Fédération guinéenne de boxe : Alpha Amadou Baldé et Ousmane Niang dénoncent des informations « fausses » et « sans fondement juridique »

La Fédération guinéenne de boxe (FGB) a animé une conférence de presse pour démentir les rumeurs faisant état d’une prétendue suspension de son président, Alpha Amadou Baldé, et de son secrétaire général, Ousmane Niang.
Les deux responsables ont qualifié ces informations de « fausses » et « sans fondement juridique ». Ils ont rappelé que la Guinée a officiellement quitté l’Association internationale de boxe (International Boxing Association) pour rejoindre World Boxing, une organisation reconnue par le Comité international olympique.
Ousmane Niang a dénoncé des décisions qu’il juge « illégales », prises via WhatsApp par un groupe se présentant comme une confédération africaine de boxe, mais qui ne disposerait d’aucune reconnaissance officielle.
De son côté, Alpha Amadou Baldé a réaffirmé son rôle dans la transition de la boxe guinéenne vers World Boxing. Il a également insisté sur le fait qu’il n’existe, à ce jour, aucune confédération africaine officiellement reconnue par cette organisation.
Réagissant aux accusations de gestion opaque et de détournement de primes, le président de la FGB a dénoncé une campagne de dénigrement orchestrée depuis l’étranger.

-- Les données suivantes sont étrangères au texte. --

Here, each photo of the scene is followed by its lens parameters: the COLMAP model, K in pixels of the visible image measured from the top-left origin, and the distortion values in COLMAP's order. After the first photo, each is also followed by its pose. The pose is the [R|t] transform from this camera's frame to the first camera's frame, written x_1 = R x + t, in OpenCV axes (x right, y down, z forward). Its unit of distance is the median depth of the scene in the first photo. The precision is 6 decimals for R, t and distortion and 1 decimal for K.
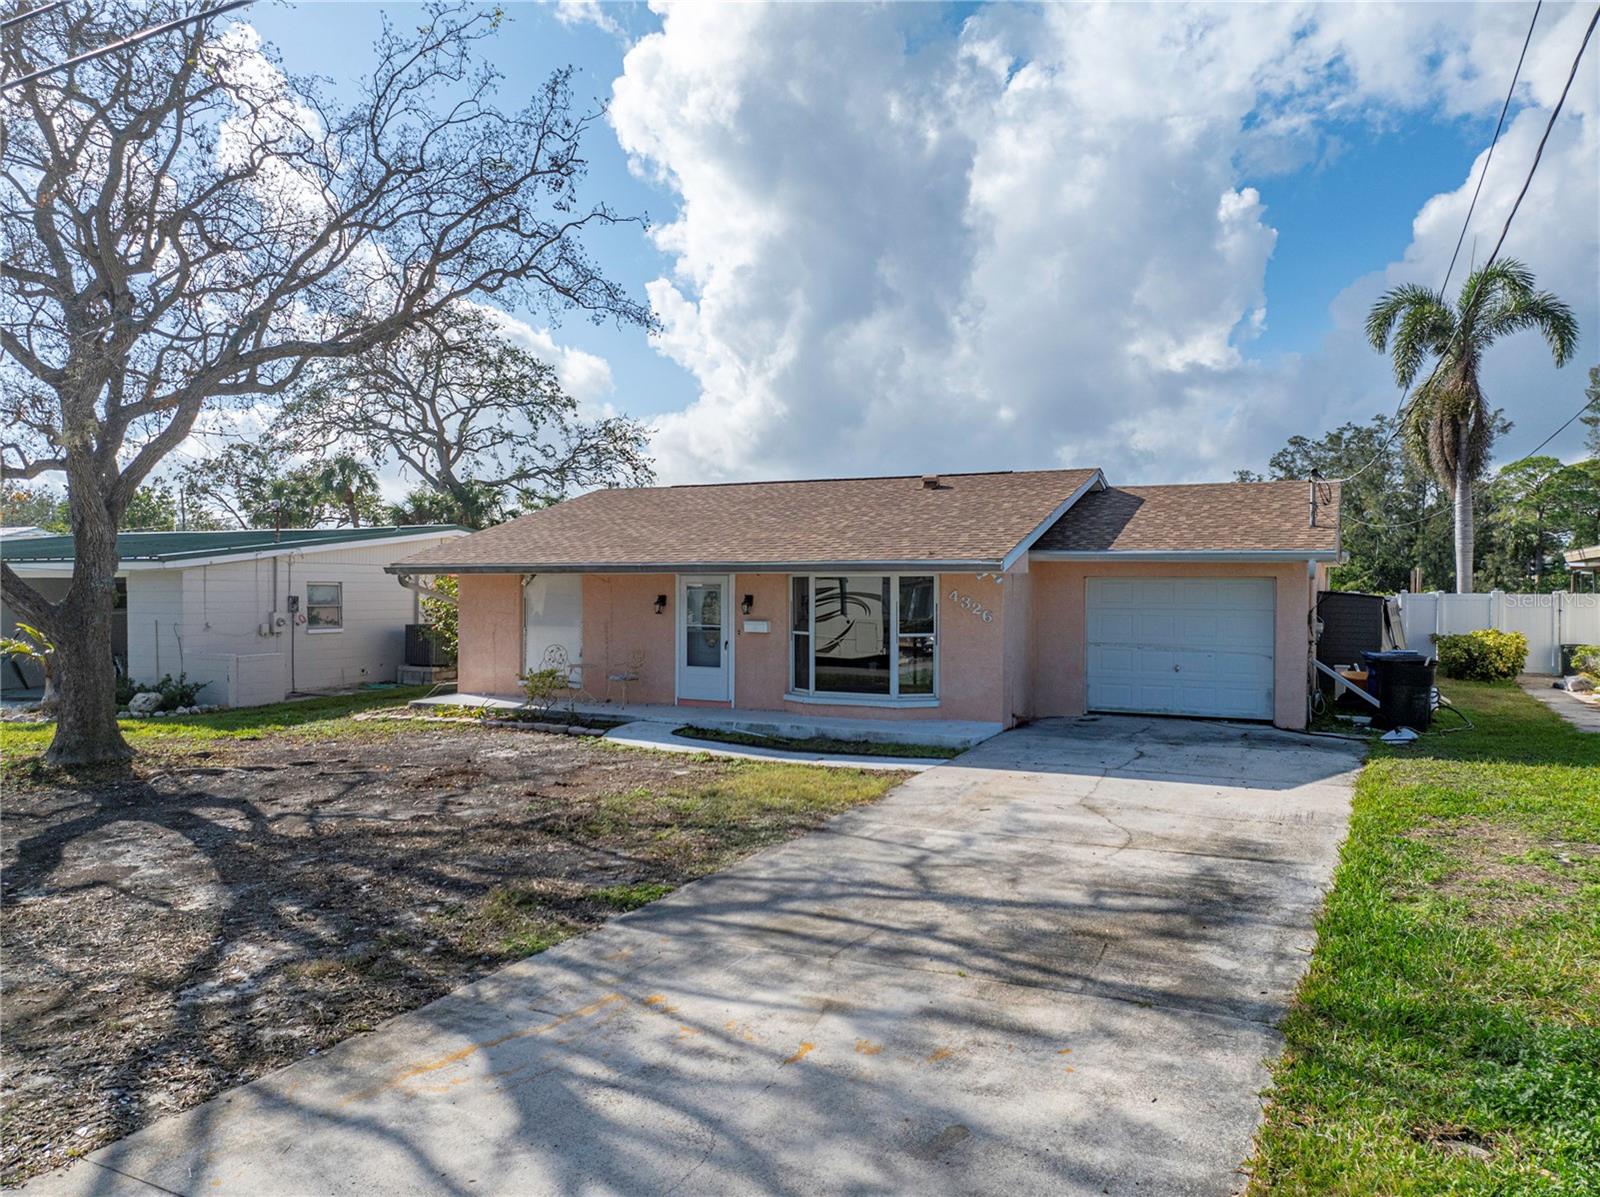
lens RADIAL K [[1105.3, 0, 807.7], [0, 1105.3, 592.7], [0, 0, 1]] dist [-0.011356, 0.001342]
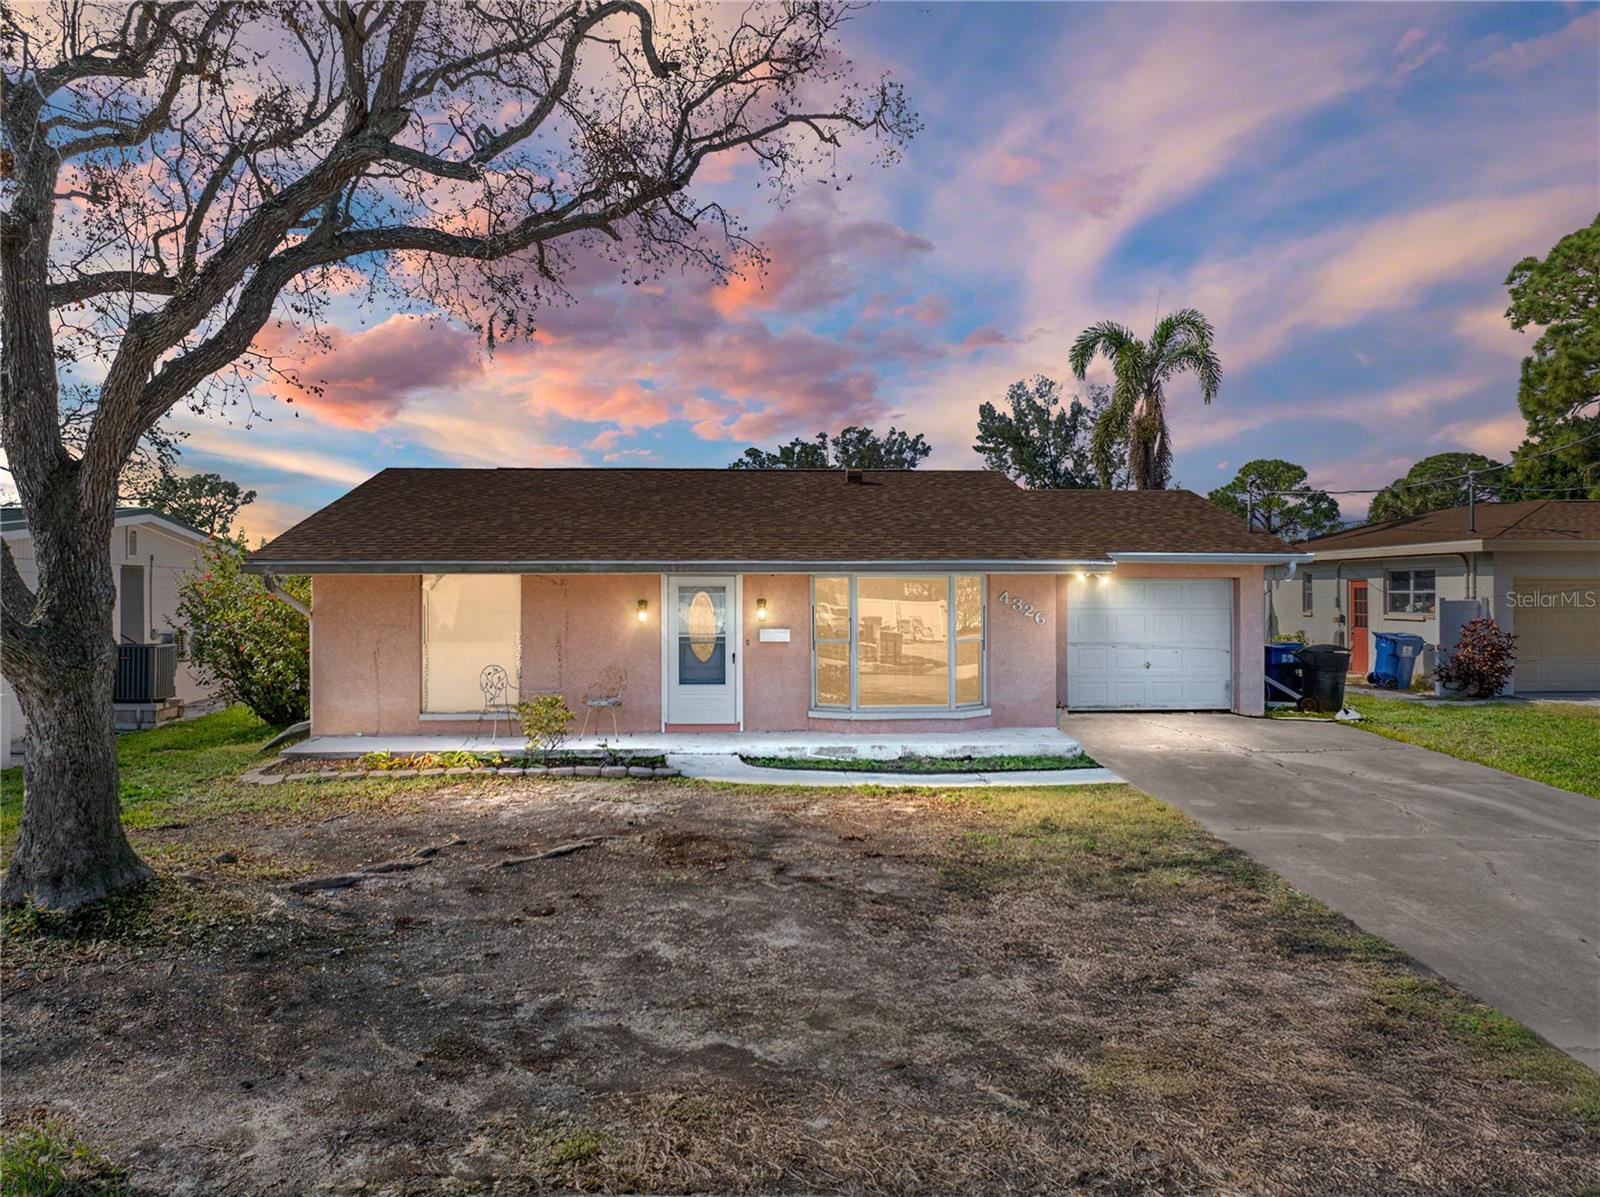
lens RADIAL K [[1124.2, 0, 800.4], [0, 1124.2, 603.3], [0, 0, 1]] dist [-0.017652, 0.002480]
pose [[0.869447, -0.010466, 0.493915, -0.124682], [0.007067, 0.999937, 0.008748, -0.000498], [-0.493975, -0.004115, 0.869466, 0.060604]]
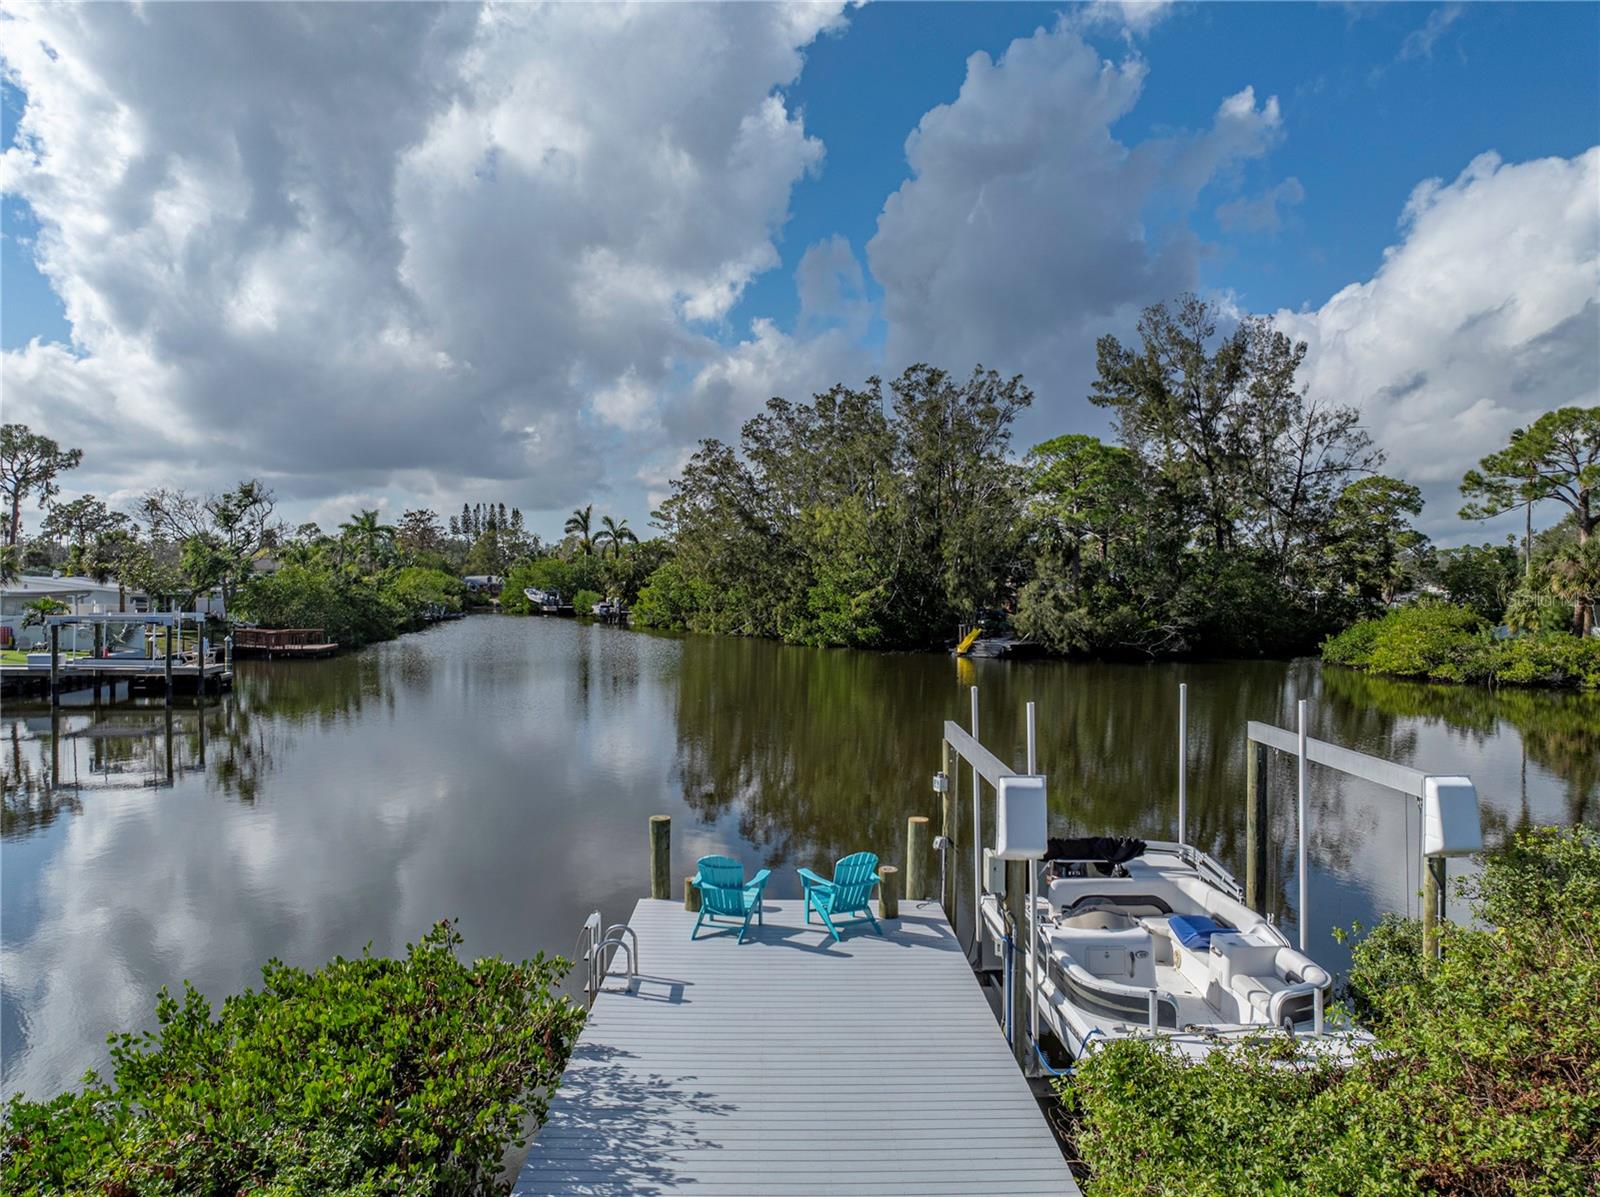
lens RADIAL K [[1124.2, 0, 800.4], [0, 1124.2, 603.3], [0, 0, 1]] dist [-0.017652, 0.002480]
pose [[0.883699, -0.005643, 0.468021, 0.195149], [-0.004893, 0.999761, 0.021293, -0.032325], [-0.468029, -0.021106, 0.883461, 0.646969]]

Il a mis en avant les relations solides entretenues par la fédération avec World Boxing, illustrées notamment par des invitations à des compétitions internationales ainsi que par la certification, en Guinée, d’arbitres et d’entraîneurs.
Concernant le congrès électif de la fédération, Alpha Amadou Baldé a expliqué que la date initialement prévue coïncidait avec l’élection présidentielle, une période jugée inappropriée par le Ministère des Sports, de la Jeunesse.

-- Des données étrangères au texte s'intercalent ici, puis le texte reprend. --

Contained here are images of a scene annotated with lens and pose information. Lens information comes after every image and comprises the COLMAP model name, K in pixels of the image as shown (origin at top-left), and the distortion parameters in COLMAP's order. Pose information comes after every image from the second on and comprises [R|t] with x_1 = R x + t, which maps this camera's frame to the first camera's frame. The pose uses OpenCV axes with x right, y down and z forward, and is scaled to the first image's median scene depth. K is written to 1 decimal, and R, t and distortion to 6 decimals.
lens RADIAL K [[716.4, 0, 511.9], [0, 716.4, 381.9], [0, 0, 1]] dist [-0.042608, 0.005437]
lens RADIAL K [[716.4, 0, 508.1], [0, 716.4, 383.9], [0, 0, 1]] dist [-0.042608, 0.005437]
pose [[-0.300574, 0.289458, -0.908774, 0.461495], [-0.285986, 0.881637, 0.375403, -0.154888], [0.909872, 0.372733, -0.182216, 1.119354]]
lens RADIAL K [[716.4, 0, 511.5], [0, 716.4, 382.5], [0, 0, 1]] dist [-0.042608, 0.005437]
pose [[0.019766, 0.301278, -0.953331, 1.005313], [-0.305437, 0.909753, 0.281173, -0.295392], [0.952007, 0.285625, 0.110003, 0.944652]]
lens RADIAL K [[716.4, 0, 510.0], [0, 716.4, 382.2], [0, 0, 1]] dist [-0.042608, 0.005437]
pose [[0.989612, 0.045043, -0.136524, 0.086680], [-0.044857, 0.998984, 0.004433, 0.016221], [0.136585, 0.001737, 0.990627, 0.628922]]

Enfin, il a rejeté les accusations de gestion unilatérale, assurant que toutes les décisions sont prises de manière collégiale. Il a invité les médias et l’opinion publique à se référer exclusivement aux canaux officiels de World Boxing.
La Fédération guinéenne de boxe conclut qu’il n’existe aucune structure parallèle en Guinée et affirme poursuivre le développement de la discipline dans un esprit de transparence et de légalité.